◆ STATED EXERCISE:
Starting at the line that contains "Document page, 1500x1125 pixels." and continuing through the end of the rows, rewrite those lines with "bounding box" replaced by "enclosing box", leaving everything else unchanged.

◆ PROVIDED DATA:
* start *

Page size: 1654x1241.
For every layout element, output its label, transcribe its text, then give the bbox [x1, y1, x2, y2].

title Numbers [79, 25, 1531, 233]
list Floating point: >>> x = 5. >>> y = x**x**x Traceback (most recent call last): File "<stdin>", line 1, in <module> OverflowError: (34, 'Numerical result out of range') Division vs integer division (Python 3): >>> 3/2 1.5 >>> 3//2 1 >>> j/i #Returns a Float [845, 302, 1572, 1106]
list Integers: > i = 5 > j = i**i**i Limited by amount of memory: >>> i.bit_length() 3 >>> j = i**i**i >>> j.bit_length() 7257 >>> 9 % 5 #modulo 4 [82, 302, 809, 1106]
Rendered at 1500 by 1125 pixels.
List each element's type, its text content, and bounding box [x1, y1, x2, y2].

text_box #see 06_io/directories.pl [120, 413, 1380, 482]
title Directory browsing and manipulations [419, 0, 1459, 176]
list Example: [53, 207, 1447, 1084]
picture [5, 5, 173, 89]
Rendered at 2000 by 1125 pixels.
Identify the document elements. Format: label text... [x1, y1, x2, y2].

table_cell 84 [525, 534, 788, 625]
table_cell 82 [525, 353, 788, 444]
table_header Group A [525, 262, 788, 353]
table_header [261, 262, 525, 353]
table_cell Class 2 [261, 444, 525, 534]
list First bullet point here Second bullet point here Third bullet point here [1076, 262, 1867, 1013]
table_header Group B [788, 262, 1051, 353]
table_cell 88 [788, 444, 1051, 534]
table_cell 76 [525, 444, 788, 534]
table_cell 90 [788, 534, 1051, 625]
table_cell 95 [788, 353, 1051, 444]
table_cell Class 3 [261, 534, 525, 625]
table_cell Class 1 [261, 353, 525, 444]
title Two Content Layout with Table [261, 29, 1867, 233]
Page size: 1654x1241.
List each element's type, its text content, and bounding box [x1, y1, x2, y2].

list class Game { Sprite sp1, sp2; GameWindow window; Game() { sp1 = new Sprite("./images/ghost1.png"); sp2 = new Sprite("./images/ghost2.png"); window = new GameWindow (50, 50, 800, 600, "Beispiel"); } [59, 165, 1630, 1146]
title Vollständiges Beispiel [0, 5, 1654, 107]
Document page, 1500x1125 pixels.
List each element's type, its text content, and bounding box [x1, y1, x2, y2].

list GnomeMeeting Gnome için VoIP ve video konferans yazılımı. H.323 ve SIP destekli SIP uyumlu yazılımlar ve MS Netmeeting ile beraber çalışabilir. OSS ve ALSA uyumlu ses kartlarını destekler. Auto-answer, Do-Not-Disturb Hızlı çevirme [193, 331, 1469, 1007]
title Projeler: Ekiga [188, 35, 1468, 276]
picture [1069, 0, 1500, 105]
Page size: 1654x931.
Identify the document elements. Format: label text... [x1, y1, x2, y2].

* end *

◆ RESPONSE TO THE EXERCISE:
Document page, 1500x1125 pixels.
List each element's type, its text content, and enclosing box [x1, y1, x2, y2].

list GnomeMeeting Gnome için VoIP ve video konferans yazılımı. H.323 ve SIP destekli SIP uyumlu yazılımlar ve MS Netmeeting ile beraber çalışabilir. OSS ve ALSA uyumlu ses kartlarını destekler. Auto-answer, Do-Not-Disturb Hızlı çevirme [193, 331, 1469, 1007]
title Projeler: Ekiga [188, 35, 1468, 276]
picture [1069, 0, 1500, 105]
Page size: 1654x931.
Identify the document elements. Format: label text... [x1, y1, x2, y2].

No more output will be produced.